Ce qui devint l’école de Dakar influença le reste du Continent tant que l’équipe constituée perdura, mais a ensuite perdu en notoriété. Pourtant, à l’hôpital de Thiaroye où la plupart des patients consultent aussi des marabouts ou guérisseurs, le Dr. Dara pose un postulat : la folie étant forgée par la société ambiante, cette société doit bien avoir les moyens de la soigner. Comme Collomb, en phase avec l’ethnopsychiatrie, il adresse des malades à des thérapeutes traditionnels. Le film montre ainsi le rituel du ndoep, transe au cours de laquelle est nommé l’esprit "qui aime trop le patient" pour l’intégrer dans le monde des esprits reconnus par la collectivité. On verra aussi des traitements liés à l’islam ou d’exorcisme évangéliste. Par le biais des accompagnants, ces pratiques s’introduisent parfois dans l’hôpital et interfèrent avec le traitement médicamenteux et la brutalité de certaines pratiques hospitalières, si bien que la ligne de partage est floue entre les régimes symboliques. Ce qu’il reste de la folie, ce sont ces frontières poreuses, ces paradoxes de pratiques entremêlées, les contradictions mais aussi la dynamique de cet entre-deux culturel.

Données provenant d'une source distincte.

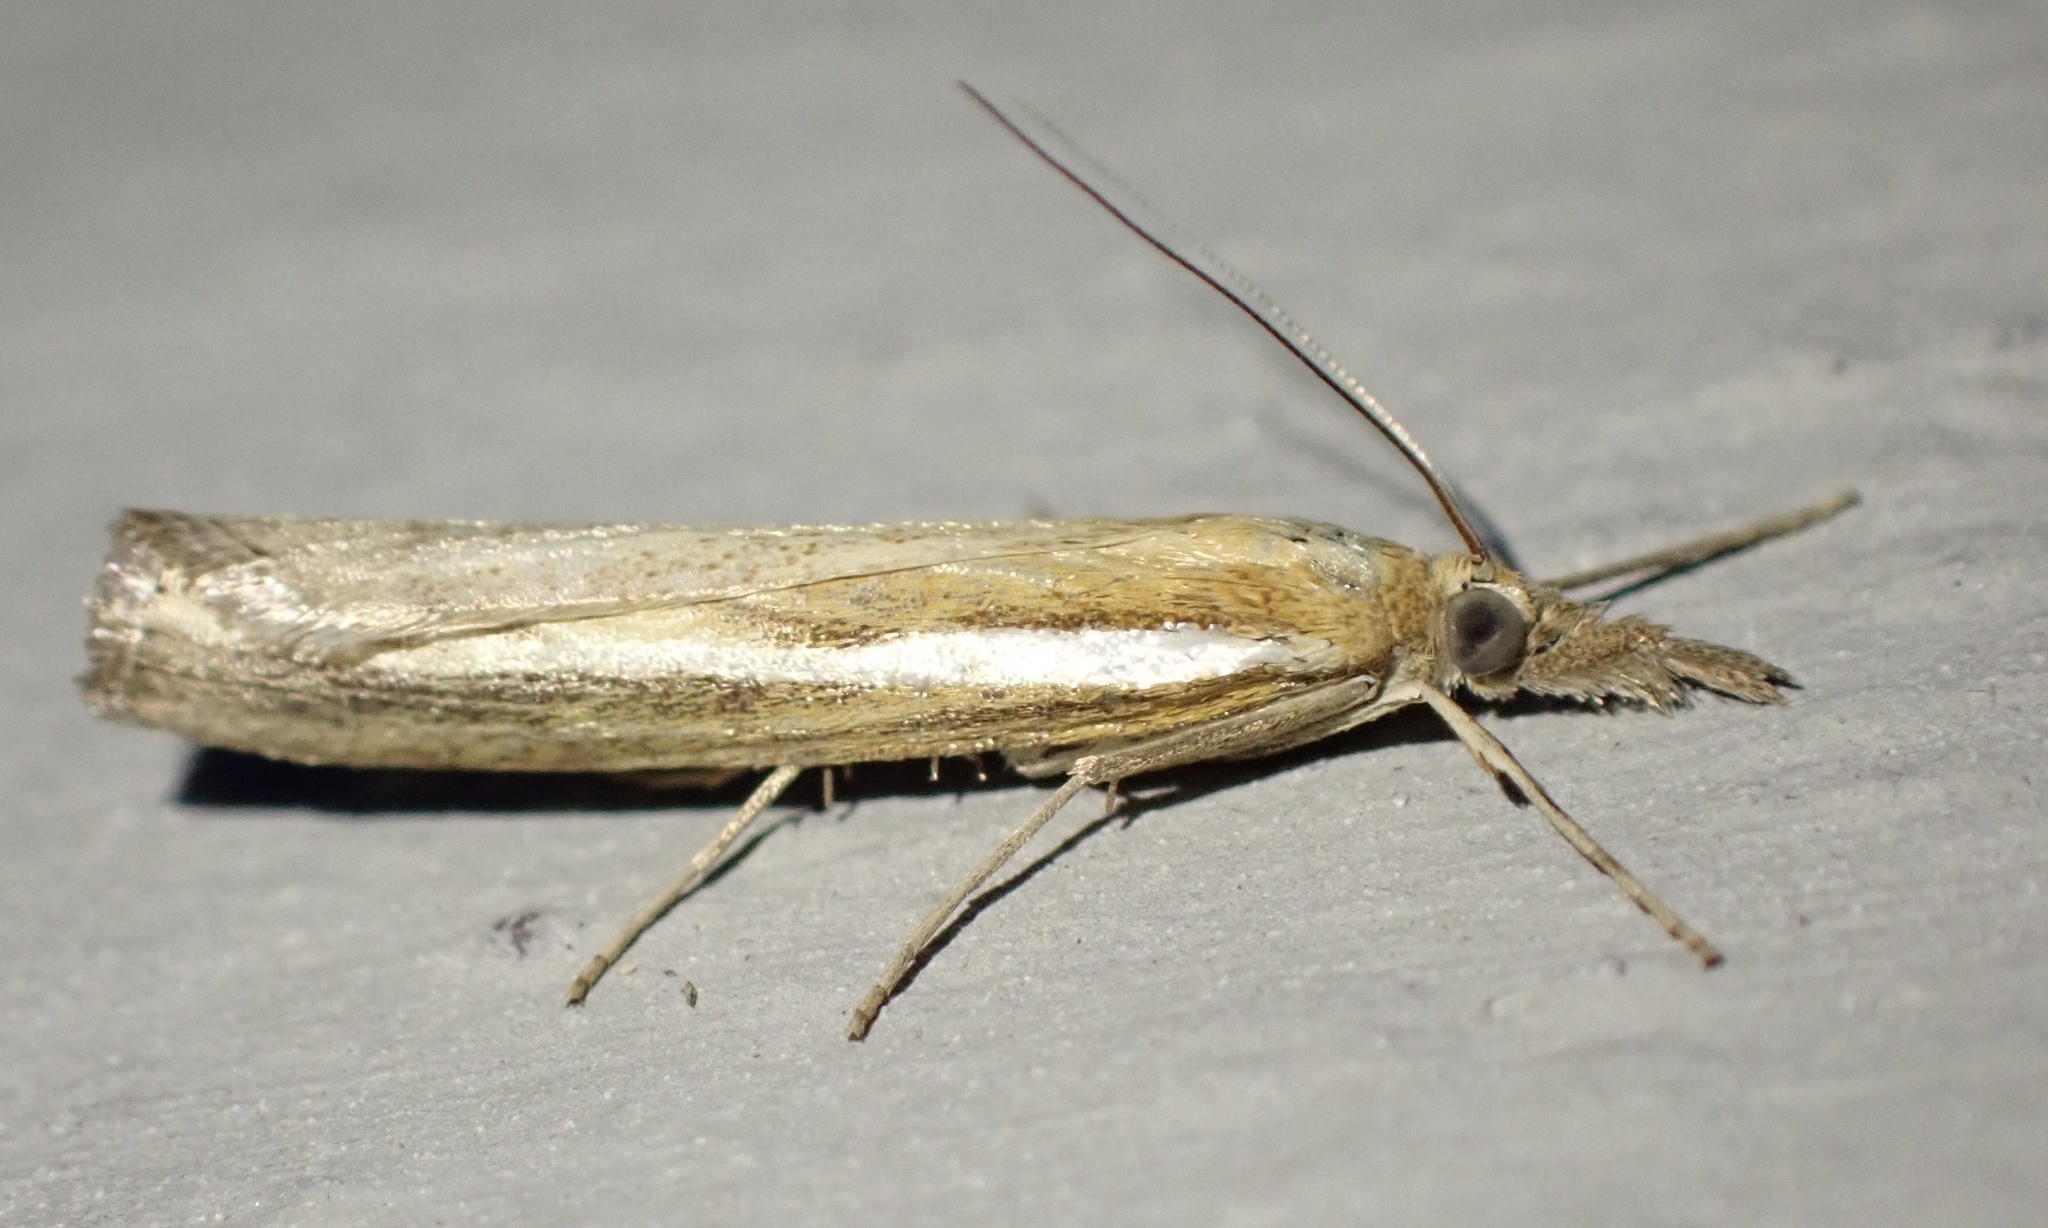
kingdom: Animalia
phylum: Arthropoda
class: Insecta
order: Lepidoptera
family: Crambidae
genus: Agriphila
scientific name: Agriphila tristellus
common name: Common grass-veneer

La chance de Joris Lachaise était de connaître Khady Sylla, dont il sera l’accompagnant à Thiaroye et sur laquelle il va asseoir son film, contournant ainsi l’ambigüité du regard culturellement extérieur qui avait été son point de départ pour Convention : Mur noir / Trous blancs (2011, cf. n°10372 ). Brillante cinéaste et écrivaine sénégalaise décédée en 2013, Khady Sylla avait notamment réalisé un film sur son propre trouble mental, Une fenêtre ouverte. Elle retourne à Thiaroye après un épisode d’amnésie. Dans ses discussions avec le Dr. Dara, qui apprécie les aspects visionnaires de ses manuscrits, elle affirme : "Dans nos maladies, il y a une part d’Occident", revendiquant l’existence de névroses urbaines, modernes, et des traitements chimiques pour les soigner. "Les guérisseurs, ça peut opérer mais on n’est plus dans l’Afrique traditionnelle des villages". Le film se charge dès lors d’un discours et son contraire, non comme une opposition mais comme une puissante dialectique entre des pôles complémentaires, que vient confirmer et enrichir les paroles des patients. L’hôpital de Thiaroye apparaît ainsi comme une chambre de résonnance des tiraillements et compromis culturels d’un pays nourri aux deux mamelles. Rien d’étonnant alors que ce soit l’étrangeté de Cheikh Hamidou Kahn que Joris Lachaise convoque pour son exergue finale.
Rien d’étonnant non plus à ce que sa caméra toujours portée se fasse si proche des protagonistes, presqu’en contact, affirmant sans cesse sa présence dans une démarche combinant provocation et partage proche du ciné-transe de Jean Rouch. Les surexpositions du départ, les perspectives des murs et des couloirs, la construction générale et la poésie du film font de l’espace hospitalier un parcours mental, jeu des imaginaires et des croyances. Les regards caméra mobilisent et provoquent eux aussi, si bien que la subjectivité envahit le traitement du sujet, en accord avec l’atelier fantaisiste de Joe Ouakam qui lui aussi, dans sa gestuelle, ses regards et ses silences, revendique son grain de folie comme mode d’être dans un monde d’incertitude.